◆ Brief:
Among the entries, which lines carry the string "linecap"? Copy every one.

Collected data entries:
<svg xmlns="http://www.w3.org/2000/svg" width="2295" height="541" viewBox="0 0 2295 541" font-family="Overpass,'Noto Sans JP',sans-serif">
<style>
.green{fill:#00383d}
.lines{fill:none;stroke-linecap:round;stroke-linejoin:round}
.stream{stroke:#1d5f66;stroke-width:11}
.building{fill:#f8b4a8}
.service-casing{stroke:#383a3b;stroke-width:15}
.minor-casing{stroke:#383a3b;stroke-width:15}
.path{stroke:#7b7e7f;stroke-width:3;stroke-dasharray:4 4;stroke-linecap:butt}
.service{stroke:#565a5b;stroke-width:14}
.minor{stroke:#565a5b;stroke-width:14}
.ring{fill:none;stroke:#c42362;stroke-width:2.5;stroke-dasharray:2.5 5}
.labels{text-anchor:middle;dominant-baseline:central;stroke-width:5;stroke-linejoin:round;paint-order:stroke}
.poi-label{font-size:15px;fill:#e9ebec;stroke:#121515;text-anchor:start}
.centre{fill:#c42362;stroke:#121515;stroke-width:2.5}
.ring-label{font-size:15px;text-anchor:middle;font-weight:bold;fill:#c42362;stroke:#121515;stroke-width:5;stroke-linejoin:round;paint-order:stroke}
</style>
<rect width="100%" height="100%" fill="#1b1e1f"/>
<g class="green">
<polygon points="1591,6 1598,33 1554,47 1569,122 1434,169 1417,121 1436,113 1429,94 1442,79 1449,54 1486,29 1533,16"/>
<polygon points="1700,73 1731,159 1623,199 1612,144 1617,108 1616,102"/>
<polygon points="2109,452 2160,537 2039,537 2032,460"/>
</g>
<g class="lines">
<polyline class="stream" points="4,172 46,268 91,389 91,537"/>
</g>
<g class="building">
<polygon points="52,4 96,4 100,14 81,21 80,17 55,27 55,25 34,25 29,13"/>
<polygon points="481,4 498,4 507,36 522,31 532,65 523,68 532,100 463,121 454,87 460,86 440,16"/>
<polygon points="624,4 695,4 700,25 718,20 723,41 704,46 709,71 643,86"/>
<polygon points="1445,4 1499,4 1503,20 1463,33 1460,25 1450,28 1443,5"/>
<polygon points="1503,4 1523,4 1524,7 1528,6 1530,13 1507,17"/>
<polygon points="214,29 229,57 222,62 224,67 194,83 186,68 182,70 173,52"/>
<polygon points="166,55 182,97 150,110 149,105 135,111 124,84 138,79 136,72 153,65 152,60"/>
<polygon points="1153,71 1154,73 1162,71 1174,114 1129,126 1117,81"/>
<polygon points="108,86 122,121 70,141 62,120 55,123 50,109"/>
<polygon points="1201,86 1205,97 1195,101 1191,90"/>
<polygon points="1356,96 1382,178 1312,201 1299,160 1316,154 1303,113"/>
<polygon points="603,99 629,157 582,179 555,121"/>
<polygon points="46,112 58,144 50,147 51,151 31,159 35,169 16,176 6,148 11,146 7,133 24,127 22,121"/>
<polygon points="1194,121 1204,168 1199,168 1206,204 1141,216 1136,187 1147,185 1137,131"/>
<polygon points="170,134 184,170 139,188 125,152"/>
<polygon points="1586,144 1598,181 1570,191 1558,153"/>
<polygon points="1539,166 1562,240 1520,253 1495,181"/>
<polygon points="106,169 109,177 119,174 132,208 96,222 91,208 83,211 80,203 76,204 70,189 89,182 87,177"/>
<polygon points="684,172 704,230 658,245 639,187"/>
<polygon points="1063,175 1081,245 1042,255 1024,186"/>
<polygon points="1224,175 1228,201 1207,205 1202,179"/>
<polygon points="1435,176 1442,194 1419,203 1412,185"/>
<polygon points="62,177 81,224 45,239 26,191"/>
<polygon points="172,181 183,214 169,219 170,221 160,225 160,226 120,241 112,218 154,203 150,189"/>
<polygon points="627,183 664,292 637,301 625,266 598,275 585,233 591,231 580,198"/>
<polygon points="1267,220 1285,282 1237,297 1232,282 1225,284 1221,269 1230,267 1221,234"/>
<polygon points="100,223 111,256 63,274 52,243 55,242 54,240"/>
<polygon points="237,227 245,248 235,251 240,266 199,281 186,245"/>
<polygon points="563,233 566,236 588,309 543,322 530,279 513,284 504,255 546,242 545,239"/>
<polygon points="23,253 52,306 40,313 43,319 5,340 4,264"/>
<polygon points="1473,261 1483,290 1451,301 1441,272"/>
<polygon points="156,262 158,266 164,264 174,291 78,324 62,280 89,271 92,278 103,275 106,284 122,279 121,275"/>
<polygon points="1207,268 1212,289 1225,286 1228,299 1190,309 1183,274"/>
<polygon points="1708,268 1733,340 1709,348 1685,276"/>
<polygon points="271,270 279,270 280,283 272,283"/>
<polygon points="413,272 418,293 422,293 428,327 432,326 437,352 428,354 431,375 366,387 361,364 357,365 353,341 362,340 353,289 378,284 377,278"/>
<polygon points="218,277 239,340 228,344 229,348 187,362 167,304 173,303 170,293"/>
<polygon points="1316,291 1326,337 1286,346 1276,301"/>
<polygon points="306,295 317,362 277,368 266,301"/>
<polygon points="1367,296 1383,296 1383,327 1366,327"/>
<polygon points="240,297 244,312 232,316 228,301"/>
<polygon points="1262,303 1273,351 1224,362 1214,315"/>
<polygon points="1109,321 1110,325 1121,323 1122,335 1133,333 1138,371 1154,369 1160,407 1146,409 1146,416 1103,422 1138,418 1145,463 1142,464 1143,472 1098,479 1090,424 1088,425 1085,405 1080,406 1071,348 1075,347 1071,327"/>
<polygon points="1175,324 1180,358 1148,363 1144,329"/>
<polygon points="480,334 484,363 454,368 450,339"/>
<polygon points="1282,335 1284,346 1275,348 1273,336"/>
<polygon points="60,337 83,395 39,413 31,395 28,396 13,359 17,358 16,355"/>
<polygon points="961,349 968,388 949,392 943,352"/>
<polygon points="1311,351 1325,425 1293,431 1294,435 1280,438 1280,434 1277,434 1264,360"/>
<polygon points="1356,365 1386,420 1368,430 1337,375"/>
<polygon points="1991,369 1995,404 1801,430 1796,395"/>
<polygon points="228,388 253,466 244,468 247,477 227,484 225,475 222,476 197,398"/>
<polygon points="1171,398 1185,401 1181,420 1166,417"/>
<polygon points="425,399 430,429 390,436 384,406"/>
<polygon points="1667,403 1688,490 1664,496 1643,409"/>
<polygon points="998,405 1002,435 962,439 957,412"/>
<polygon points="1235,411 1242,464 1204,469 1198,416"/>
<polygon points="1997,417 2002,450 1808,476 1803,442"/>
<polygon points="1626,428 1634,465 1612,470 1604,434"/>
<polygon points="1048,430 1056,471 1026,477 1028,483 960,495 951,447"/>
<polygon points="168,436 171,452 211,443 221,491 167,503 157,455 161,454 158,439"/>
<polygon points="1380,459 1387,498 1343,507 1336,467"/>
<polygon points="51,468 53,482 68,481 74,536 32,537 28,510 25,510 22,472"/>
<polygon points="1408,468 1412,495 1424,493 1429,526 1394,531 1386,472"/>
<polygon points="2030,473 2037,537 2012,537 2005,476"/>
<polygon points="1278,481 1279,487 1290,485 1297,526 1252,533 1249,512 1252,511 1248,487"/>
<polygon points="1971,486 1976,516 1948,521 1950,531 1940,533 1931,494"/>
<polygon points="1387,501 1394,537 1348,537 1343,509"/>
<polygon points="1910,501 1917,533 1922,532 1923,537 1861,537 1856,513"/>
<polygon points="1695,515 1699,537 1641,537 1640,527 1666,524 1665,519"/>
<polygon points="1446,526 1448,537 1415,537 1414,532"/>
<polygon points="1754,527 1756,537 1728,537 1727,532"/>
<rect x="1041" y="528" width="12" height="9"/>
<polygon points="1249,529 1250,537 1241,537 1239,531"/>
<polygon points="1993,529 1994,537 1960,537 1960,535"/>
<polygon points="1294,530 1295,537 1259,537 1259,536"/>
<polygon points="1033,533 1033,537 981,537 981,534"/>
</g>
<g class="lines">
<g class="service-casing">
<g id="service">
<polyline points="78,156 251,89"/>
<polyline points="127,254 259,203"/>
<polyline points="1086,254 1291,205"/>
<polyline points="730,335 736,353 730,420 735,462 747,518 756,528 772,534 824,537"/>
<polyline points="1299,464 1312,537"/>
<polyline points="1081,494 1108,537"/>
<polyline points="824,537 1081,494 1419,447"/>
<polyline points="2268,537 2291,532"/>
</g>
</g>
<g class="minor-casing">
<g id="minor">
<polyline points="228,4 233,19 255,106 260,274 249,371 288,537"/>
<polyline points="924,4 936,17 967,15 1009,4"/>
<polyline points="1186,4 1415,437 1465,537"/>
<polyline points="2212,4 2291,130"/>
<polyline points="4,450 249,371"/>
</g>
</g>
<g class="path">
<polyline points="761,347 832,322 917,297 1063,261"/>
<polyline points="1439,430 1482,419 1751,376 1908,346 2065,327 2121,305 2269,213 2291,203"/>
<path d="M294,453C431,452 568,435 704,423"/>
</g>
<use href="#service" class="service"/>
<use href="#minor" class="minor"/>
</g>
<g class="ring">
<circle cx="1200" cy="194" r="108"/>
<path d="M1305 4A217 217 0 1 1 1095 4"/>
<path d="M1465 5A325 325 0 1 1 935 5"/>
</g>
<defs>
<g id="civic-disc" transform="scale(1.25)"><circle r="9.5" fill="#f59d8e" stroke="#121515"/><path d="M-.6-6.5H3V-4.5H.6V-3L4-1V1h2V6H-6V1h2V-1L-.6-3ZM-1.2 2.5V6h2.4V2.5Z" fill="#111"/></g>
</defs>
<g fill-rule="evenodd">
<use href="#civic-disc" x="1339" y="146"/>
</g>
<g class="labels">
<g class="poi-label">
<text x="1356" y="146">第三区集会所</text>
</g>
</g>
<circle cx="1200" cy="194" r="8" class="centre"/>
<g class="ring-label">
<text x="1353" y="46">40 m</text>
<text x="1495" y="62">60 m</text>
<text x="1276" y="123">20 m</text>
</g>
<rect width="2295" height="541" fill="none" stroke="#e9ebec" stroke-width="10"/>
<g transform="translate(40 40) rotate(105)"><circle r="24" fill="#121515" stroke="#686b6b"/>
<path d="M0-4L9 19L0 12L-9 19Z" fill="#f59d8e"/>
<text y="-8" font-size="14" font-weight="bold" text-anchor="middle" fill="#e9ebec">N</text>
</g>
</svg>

◆ Result for this task:
.lines{fill:none;stroke-linecap:round;stroke-linejoin:round}
.path{stroke:#7b7e7f;stroke-width:3;stroke-dasharray:4 4;stroke-linecap:butt}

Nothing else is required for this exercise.